Technology Exacerbates The Digital Divide

We all got used to scanning QR codes in order to access menus at the few restaurants we dined at (outdoors) during the height of the pandemic. Actually, only some of us did. Others were left to either ask for a menu (sorry, no) or rely on the one person in our group who knew how the darn thing worked.
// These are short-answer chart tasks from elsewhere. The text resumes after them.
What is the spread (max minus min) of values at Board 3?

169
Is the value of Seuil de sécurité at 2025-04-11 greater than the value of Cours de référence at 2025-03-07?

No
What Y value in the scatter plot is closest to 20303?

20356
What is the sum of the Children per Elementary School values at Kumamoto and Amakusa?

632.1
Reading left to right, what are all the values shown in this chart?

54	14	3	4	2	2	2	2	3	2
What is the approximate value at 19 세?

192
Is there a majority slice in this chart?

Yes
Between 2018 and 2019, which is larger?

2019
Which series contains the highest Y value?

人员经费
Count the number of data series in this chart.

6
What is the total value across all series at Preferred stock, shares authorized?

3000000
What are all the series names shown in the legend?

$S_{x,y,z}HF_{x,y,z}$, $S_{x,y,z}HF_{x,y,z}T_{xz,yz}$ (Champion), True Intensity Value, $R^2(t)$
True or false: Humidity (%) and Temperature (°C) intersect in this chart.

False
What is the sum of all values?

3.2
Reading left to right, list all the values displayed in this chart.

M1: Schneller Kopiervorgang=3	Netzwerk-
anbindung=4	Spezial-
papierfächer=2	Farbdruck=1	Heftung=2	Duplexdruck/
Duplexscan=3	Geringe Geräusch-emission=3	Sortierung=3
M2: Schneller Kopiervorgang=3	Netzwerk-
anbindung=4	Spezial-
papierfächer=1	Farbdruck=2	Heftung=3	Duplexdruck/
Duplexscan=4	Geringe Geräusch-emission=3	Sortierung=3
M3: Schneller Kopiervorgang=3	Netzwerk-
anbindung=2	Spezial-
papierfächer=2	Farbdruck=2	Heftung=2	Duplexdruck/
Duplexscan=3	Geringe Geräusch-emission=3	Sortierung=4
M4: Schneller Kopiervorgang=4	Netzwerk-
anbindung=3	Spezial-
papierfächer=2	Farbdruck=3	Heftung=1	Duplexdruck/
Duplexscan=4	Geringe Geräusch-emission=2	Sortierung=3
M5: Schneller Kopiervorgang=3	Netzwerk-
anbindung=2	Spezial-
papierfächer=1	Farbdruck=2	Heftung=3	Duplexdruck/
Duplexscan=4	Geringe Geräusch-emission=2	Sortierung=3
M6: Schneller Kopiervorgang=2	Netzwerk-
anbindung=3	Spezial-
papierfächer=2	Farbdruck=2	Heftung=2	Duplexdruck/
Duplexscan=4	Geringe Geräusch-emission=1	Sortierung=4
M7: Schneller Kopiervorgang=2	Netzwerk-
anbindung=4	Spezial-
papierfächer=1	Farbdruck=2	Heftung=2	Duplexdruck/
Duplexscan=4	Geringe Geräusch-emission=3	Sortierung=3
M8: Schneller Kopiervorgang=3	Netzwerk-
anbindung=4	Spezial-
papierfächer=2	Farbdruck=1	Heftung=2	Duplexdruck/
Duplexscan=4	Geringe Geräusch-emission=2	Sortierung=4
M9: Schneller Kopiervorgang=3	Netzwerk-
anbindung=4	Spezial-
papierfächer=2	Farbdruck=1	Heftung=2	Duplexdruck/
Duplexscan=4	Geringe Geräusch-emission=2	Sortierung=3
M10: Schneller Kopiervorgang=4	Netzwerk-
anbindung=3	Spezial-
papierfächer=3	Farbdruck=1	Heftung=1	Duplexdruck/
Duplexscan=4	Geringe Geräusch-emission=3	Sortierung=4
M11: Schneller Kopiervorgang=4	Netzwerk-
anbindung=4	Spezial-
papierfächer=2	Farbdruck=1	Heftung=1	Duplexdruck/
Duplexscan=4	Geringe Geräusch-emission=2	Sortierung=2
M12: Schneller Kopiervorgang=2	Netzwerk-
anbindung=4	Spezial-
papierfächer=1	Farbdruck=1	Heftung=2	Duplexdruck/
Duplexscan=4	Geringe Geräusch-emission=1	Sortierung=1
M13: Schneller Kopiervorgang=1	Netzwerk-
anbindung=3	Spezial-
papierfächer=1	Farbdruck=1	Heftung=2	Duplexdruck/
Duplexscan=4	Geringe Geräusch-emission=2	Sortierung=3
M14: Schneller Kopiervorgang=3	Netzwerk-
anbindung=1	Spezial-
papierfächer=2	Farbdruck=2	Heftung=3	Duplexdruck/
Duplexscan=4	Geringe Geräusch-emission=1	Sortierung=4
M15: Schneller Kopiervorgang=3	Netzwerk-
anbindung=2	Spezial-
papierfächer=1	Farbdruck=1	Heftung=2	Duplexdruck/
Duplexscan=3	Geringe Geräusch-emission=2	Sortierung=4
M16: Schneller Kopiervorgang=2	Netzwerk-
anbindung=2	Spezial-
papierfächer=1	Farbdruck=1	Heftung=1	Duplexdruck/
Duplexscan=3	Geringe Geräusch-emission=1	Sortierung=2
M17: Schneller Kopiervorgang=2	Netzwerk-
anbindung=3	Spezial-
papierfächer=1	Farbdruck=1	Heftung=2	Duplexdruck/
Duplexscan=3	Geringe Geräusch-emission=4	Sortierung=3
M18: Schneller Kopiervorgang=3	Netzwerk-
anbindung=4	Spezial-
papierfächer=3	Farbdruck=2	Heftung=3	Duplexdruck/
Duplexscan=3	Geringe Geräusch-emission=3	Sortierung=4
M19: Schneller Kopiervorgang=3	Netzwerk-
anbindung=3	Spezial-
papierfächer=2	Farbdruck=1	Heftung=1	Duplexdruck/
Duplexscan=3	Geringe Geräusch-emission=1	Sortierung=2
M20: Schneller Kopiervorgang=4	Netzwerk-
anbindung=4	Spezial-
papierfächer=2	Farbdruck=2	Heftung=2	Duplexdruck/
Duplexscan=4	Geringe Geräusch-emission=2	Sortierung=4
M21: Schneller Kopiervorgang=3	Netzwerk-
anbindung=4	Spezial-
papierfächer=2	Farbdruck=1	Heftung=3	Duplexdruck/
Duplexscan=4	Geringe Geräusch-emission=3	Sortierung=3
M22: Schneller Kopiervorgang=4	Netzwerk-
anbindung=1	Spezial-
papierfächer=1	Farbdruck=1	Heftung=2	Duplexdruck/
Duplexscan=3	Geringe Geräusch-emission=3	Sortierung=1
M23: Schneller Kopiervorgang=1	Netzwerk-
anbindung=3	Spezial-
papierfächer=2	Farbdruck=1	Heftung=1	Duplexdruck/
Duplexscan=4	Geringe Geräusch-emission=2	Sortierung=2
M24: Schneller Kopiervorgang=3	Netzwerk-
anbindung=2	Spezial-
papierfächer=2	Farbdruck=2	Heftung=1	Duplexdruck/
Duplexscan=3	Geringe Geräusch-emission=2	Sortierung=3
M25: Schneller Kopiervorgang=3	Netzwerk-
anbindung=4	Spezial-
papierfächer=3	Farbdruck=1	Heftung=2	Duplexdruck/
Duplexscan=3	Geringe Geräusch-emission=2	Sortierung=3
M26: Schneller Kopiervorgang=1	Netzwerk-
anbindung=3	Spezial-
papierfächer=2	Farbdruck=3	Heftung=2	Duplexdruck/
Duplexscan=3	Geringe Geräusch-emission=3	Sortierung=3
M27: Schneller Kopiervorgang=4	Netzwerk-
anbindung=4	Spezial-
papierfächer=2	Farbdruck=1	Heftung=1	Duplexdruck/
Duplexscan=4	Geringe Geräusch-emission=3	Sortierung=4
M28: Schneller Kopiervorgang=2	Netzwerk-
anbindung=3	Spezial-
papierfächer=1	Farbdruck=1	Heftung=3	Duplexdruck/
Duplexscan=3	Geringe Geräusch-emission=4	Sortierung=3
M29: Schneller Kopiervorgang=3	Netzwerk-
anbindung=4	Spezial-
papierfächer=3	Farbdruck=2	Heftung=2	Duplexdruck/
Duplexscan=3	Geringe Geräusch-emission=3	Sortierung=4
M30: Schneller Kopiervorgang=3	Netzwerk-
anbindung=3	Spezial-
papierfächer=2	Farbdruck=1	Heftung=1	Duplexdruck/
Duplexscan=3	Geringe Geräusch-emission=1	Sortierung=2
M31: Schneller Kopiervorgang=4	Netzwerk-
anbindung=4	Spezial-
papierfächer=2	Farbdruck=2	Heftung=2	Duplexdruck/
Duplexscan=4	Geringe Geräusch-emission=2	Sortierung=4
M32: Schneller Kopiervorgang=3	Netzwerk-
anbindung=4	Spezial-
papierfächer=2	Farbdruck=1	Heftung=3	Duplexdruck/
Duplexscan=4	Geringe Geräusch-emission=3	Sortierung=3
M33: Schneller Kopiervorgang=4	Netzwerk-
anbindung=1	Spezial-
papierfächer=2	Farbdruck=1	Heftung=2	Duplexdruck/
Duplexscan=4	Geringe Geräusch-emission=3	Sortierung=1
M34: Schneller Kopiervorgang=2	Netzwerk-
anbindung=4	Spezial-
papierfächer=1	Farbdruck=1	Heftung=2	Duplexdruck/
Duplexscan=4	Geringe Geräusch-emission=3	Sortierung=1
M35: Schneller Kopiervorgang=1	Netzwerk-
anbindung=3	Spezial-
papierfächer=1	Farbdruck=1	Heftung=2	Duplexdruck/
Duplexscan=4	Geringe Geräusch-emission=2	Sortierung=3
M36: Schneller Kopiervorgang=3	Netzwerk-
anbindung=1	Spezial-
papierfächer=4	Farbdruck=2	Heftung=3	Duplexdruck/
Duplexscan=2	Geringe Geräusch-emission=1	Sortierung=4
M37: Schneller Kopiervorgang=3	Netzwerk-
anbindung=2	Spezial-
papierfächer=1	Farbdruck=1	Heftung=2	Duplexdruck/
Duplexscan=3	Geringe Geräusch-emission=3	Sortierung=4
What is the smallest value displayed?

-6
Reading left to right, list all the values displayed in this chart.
That problem for the technophobe only worsened as companies like Walt Disney World and McDonald's leaned into covid-free chatbots and kiosks. According to a report in Wired, about 3 billion people or 37% of the world's population have never used the internet. But increasingly, they are being forced to do so -- and at an ever-increasing cost.

Broadband costs about $80 a month in the U.S., per FCC data, and many can't afford good-quality, high-speed internet. “It’s not just an age thing,” Hannah Smethurst, a trainee solicitor and research assistant specializing in digital law at Thorntons Law, tells Wired. “It’s an economic background thing.”

Such a digital divide forces people to go farther afield to find, say, a physical bank since those institutions have closed many of their local branches. On the plus side, however, Digital Planet found that a 1% hike in broadband access in the U.S. resulted in a 0.1% decline in covid death rates -- partly because of an increase in access to telehealthcare.

Smethurst suggests that businesses like restaurants be incentivized to offer offline alternatives like physical menus. But government needs to help decrease the cost of getting access to digital services as well. In the end, she says, "we need to have cheaper smartphones."